§ **Отрывок документа**
Gazeta Wyborcza (Польша): почему не появилось польско-литовско-московской унии?
Издание представляет фрагмент из книги «Польша — Россия. История одержимости, одержимость историей», в котором профессор истории рассказывает о том, как в свое время Речь Посполитая предпринимала попытку договориться с Москвой и создать единое государство. Почему Москва не хотела сближения с Речью Посполитой и отказалась от этого предложения?
Анджей Хвальба (Andrzej Chwalba), Войчех Харпуля (Wojciech Harpula)
Фрагмент книги «Польша — Россия. История одержимости, одержимость историей», в которой журналист Войчех Харпуля (Wojciech Harpula) обсуждает с профессором Анджеем Хвальбой (Andrzej Chwalba) извилистые пути польской истории.
Войчех Харпуля:
Что вы имеете в виду, говоря, что Речь Посполитая предпринимала попытку договориться с Москвой?

§ **Записи данных**
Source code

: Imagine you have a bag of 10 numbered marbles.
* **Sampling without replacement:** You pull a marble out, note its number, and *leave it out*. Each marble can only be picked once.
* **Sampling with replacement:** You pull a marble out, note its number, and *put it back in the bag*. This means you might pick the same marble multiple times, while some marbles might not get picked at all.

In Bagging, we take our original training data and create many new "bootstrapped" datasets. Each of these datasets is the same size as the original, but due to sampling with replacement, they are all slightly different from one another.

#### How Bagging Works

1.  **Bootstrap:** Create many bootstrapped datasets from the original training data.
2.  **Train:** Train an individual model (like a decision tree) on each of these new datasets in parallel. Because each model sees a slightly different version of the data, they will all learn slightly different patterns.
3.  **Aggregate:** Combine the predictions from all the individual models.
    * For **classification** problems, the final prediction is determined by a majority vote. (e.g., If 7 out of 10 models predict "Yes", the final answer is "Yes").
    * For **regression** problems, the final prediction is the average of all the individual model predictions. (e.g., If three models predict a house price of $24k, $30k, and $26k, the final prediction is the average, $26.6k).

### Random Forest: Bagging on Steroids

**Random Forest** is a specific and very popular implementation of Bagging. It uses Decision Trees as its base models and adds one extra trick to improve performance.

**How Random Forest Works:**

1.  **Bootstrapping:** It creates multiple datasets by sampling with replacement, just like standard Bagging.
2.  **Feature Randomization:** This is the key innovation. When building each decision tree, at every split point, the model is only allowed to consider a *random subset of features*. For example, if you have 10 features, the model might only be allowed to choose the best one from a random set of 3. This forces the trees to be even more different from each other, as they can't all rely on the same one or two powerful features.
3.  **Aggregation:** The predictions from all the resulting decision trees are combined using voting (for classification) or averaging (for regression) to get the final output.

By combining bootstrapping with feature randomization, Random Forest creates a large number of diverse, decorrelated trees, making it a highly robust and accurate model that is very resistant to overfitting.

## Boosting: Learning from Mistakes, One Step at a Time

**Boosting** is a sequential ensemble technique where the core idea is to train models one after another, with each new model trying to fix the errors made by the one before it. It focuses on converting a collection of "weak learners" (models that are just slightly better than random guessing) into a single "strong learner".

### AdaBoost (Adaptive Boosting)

§ **Описание задания**
Пожалуйста, напишите продолжение текста о несостоявшейся польско-литовско-московской унии, начиная сразу после его последней фразы.

§ **Ответ**
Анджей Хвальба: На Висле и Немане осознавали, что очередные конфликты с Москвой, которая хочет править всеми русскими землями, то есть в том числе теми, которыми владела Речь Посполитая, неизбежны. Не была завершена война за Ливонию, с 1570 года действовало временное перемирие. В кругах политических элит и части шляхты появилась идея, что, возможно, лучше не воевать, а поискать другие решения, опирающиеся на опыт польско-литовских уний — вначале личной, а затем реальной.
— Откажемся от ведения войн, создадим единое государство?
— Может быть, не сразу единое государство… Для начала было бы достаточно единого правителя, который бы позволил урегулировать конфликты «внутри семьи». У Королевства Польского было немало проблем с Литвой, но после заключения Кревской унии поляки и литовцы не направляли друг на друга оружие, а через 180 с небольшим лет создали общее государство. Люди, которые собственными глазами видели появление и укрепление Речи Посполитой Обоих народов, верили, что польско-литовскую модель можно использовать в других конфигурациях, с другим партнером.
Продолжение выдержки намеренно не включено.